My proposal was deliberately rather limited.
My feeling was that if there is a constructor
(like Balanced, Unbalanced)
then I want it to belong to a module-scope type name.

What I'm looking for is something that provides
(1) an easily understood way of abbreviating repeated types in a
     data, type, or newtype declaration
(2) and using them *uniformly* throughout such a declaration
     (which is why GADTs don't help)
(3) to reduce the incidence of errors
(4) and clarify the programmer's intent in much the same way as
     field names do (but as a complementary,  not a rival technique)
(5) and above all, to simplify maintenance.

The thing that got me thinking about this is my continuing attempt
to write a compiler (to C) for a legacy language in Haskell.
I start out with a simple AST data type, adequate for testing
the grammar.  And then I start adding semantic information to the
nodes, and suddenly I find myself adding extra fields all over the
place.

Now there's a paper that was mentioned about a month ago in this
mailing list which basically dealt with that by splitting each type
into two:  roughly speaking a bit that expresses the recursion and
a bit that expresses the choice structure.  My feeling about that
was that while it is a much more powerful and general technique, it
isn't as easy to get your head around as a single level solution.

Here's a trivial example.

Parser-only version:

        newtype Var
            =   Var String

        data Expr
           = Variable Var
           | Constant Int
           | Unary String Expr
           | Binary String Expr

Revised version:

        data Var env
           = Var env String

        data Expr env
           = Variable (Var env)
           | Constant Int
           | Unary String (Expr env)
           | Binary String (Expr env) (Expr env)
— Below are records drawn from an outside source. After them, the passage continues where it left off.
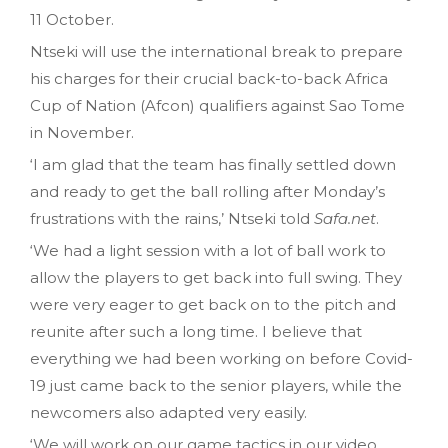
11 October.
Ntseki will use the international break to prepare
his charges for their crucial back-to-back Africa
Cup of Nation (Afcon) qualifiers against Sao Tome
in November.
‘I am glad that the team has finally settled down
and ready to get the ball rolling after Monday’s
frustrations with the rains,’ Ntseki told
Safa.net
.
‘We had a light session with a lot of ball work to
allow the players to get back into full swing. They
were very eager to get back on to the pitch and
reunite after such a long time. I believe that
everything we had been working on before Covid-
19 just came back to the senior players, while the
newcomers also adapted very easily.
‘We will work on our game tactics in our video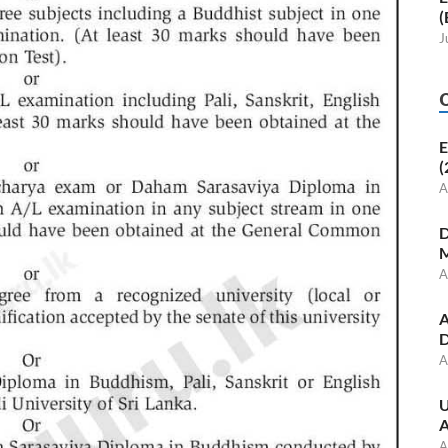
(
J
E
(
A
D
M
A
A
D
A
U
A
A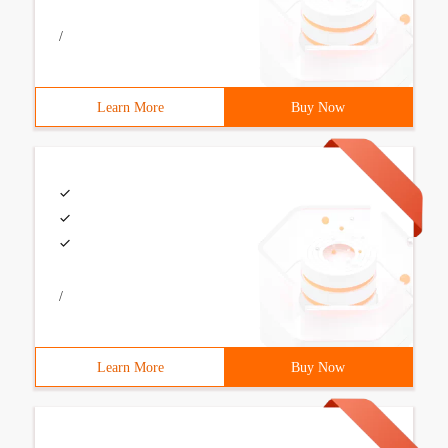
/
Learn More
Buy Now
/
Learn More
Buy Now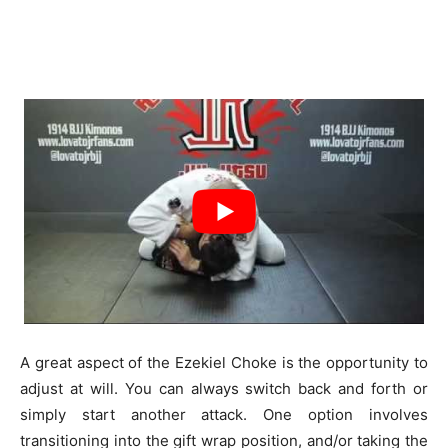
A great aspect of the Ezekiel Choke is the opportunity to
adjust at will. You can always switch back and forth or
simply start another attack. One option involves
transitioning into the gift wrap position, and/or taking the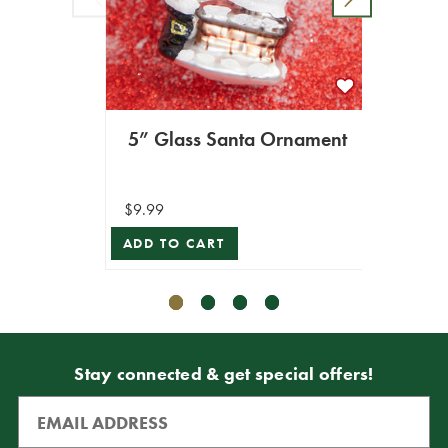
5” Glass Santa Ornament
6” 
$9.99
$6.99
ADD TO CART
ADD T
Stay connected & get special offers!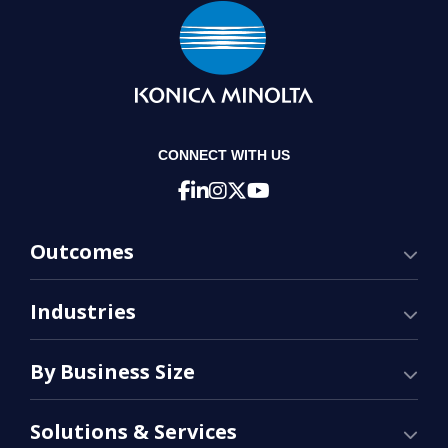
CONNECT WITH US
Outcomes
Industries
By Business Size
Solutions & Services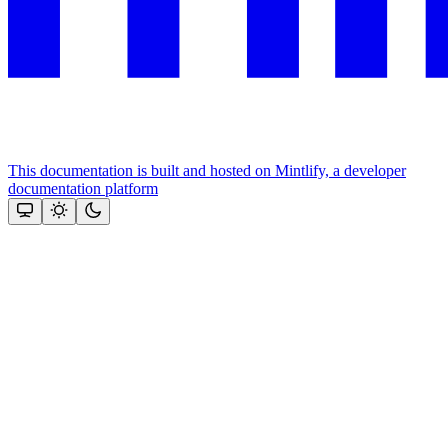
This documentation is built and hosted on Mintlify, a developer
documentation platform
Assistant
Responses
are
generated
using
AI
and
may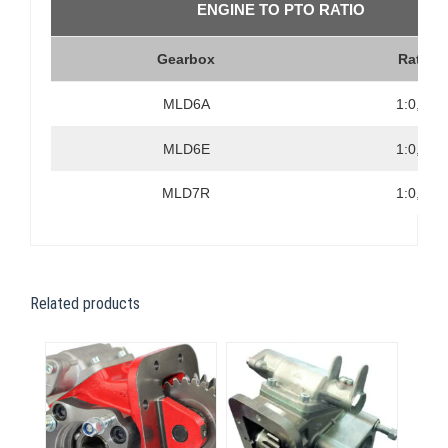
ENGINE TO PTO RATIO
Gearbox
Ratio
MLD6A
1:0,79
MLD6E
1:0,83
MLD7R
1:0,83
Related products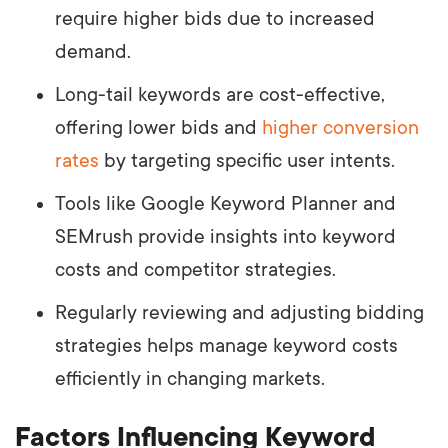
require higher bids due to increased
demand.
Long-tail keywords are cost-effective,
offering lower bids and
higher conversion
rates
by targeting specific user intents.
Tools like Google Keyword Planner and
SEMrush provide insights into keyword
costs and competitor strategies.
Regularly reviewing and adjusting bidding
strategies helps manage keyword costs
efficiently in changing markets.
Factors Influencing Keyword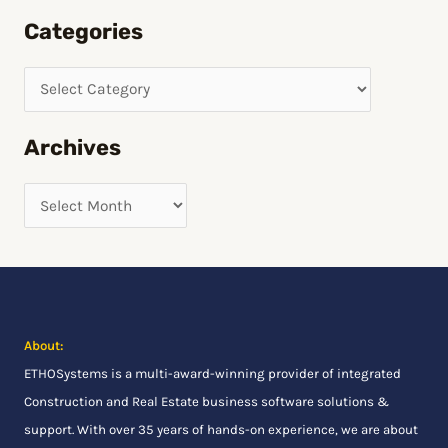
e
Categories
a
r
c
h
Archives
f
o
r
:
About:
ETHOSystems
is a multi-award-winning provider of integrated
Construction and Real Estate business software solutions &
support. With over 35 years of hands-on experience, we are about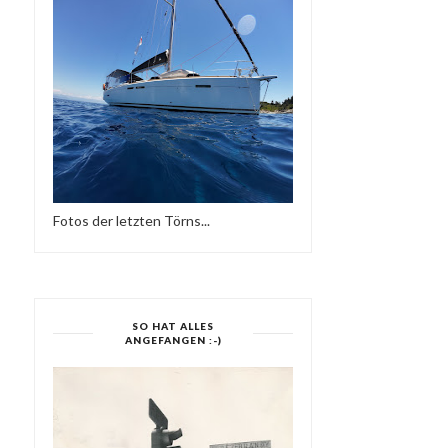
VALENTINO GUERRIERO 
PERILA
DEEP CIRCLES ...
Fotos der letzten Törns...
SO HAT ALLES
ANGEFANGEN :-)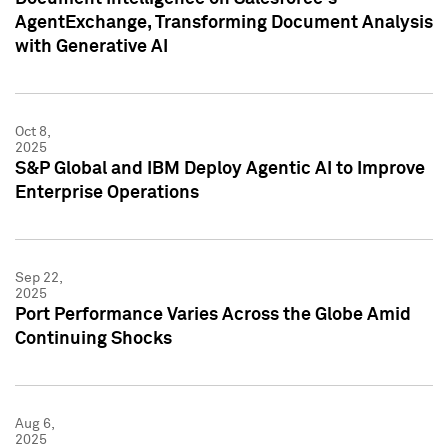
AgentExchange, Transforming Document Analysis
with Generative AI
Oct 8,
2025
S&P Global and IBM Deploy Agentic AI to Improve
Enterprise Operations
Sep 22,
2025
Port Performance Varies Across the Globe Amid
Continuing Shocks
Aug 6,
2025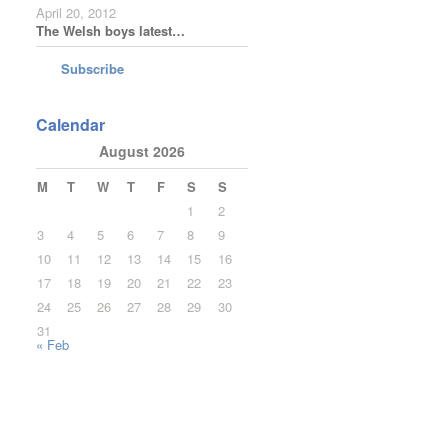
April 20, 2012
The Welsh boys latest…
Subscribe
Calendar
August 2026
M
T
W
T
F
S
S
1
2
3
4
5
6
7
8
9
10
11
12
13
14
15
16
17
18
19
20
21
22
23
24
25
26
27
28
29
30
31
« Feb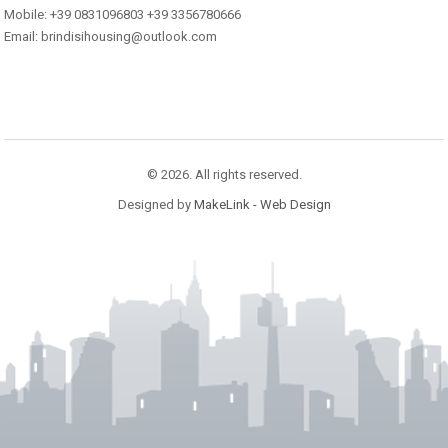
Mobile: +39 0831096803 +39 3356780666
Email: brindisihousing@outlook.com
© 2026. All rights reserved.
Designed by
MakeLink - Web Design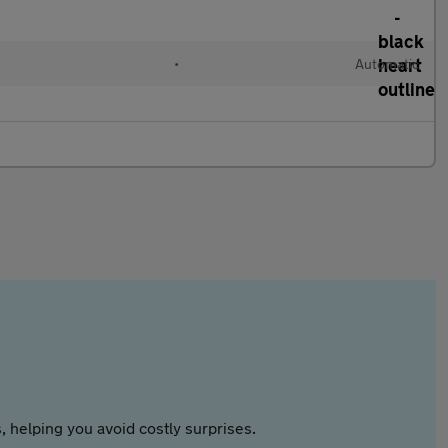
•
Automatic
 helping you avoid costly surprises.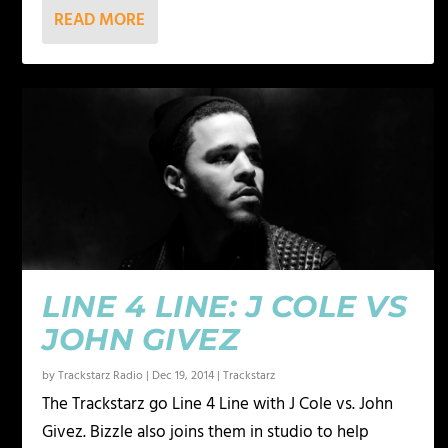
READ MORE
LINE 4 LINE: J COLE VS
JOHN GIVEZ
by
Trackstarz Radio
|
Dec 19, 2014
|
Trackstarz
The Trackstarz go Line 4 Line with J Cole vs. John
Givez. Bizzle also joins them in studio to help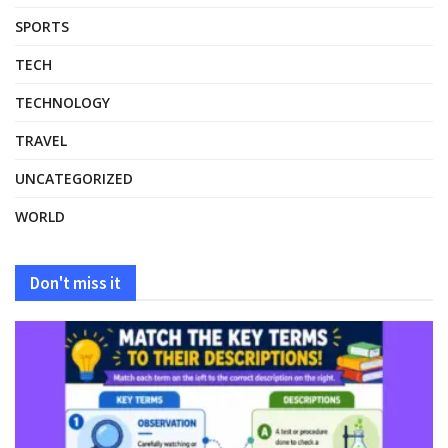
SPORTS
TECH
TECHNOLOGY
TRAVEL
UNCATEGORIZED
WORLD
Don't miss it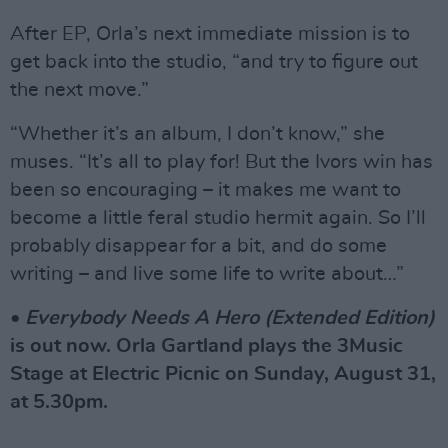
After EP, Orla’s next immediate mission is to
get back into the studio, “and try to figure out
the next move.”
“Whether it’s an album, I don’t know,” she
muses. “It’s all to play for! But the Ivors win has
been so encouraging – it makes me want to
become a little feral studio hermit again. So I’ll
probably disappear for a bit, and do some
writing – and live some life to write about…”
•
Everybody Needs A Hero (Extended Edition)
is out now. Orla Gartland plays the 3Music
Stage at Electric Picnic on Sunday, August 31,
at 5.30pm.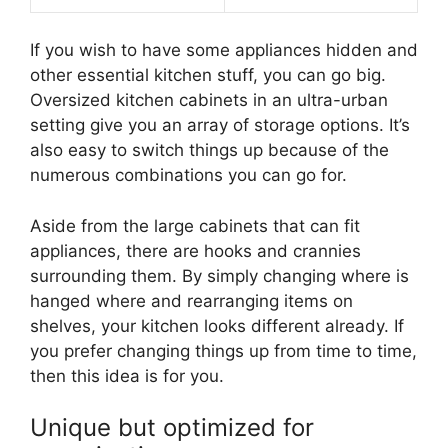
If you wish to have some appliances hidden and
other essential kitchen stuff, you can go big.
Oversized kitchen cabinets in an ultra-urban
setting give you an array of storage options. It’s
also easy to switch things up because of the
numerous combinations you can go for.
Aside from the large cabinets that can fit
appliances, there are hooks and crannies
surrounding them. By simply changing where is
hanged where and rearranging items on
shelves, your kitchen looks different already. If
you prefer changing things up from time to time,
then this idea is for you.
Unique but optimized for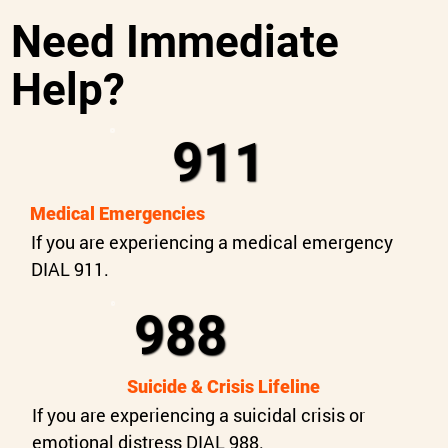
Need Immediate
Help?
911
Medical Emergencies
If you are experiencing a medical emergency
DIAL 911.
988
Suicide & Crisis Lifeline
If you are experiencing a suicidal crisis or
emotional distress DIAL 988.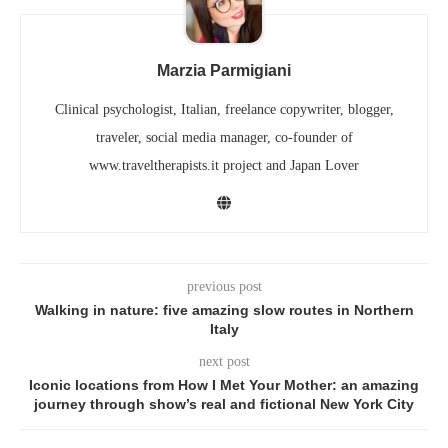
Marzia Parmigiani
Clinical psychologist, Italian, freelance copywriter, blogger,
traveler, social media manager, co-founder of
www.traveltherapists.it project and Japan Lover
previous post
Walking in nature: five amazing slow routes in Northern
Italy
next post
Iconic locations from How I Met Your Mother: an amazing
journey through show’s real and fictional New York City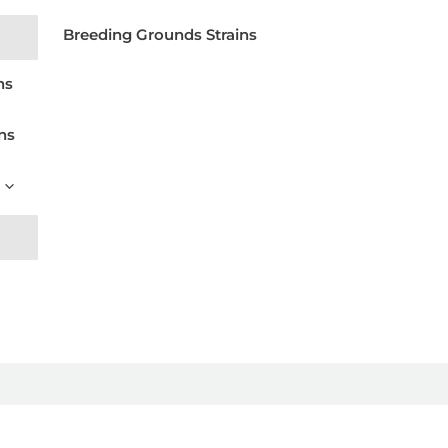
Breeding Grounds Strains
ns
ns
Now let's do Expr using my proposal:

        data Expr
           = Variable var
           | Constant Int
           | Unary String expr
           | Binary String expr expr
           where type var = Var
                 type expr = Expr

(obtained from the first parser-only version by lower-casing the type  
names)
becoming

* data Expr env
           = Variable var
           | Constant Int
           | Unary String expr
           | Binary String expr expr
*   where type var = Var env
* type expr = Expr env

To my mind it's clearer to see 'expr' repeated than '(Expr env)'  
repeated,
as you don't have to keep checking that the argument is the same.

I'm not wedded to this scheme.  It's the simplest thing I can think of
that will do the job.  But the Haskell spirit is, if I may say so,
seems to be to look for the simplest thing that can do the job at hand
and a whole lot more in a principled way.

What I'm looking for in a better counter-proposal is something that
makes it this easy or easier to revise and extend a type.  Perhaps
a variation on GADTs would be the way to go.  I don't know.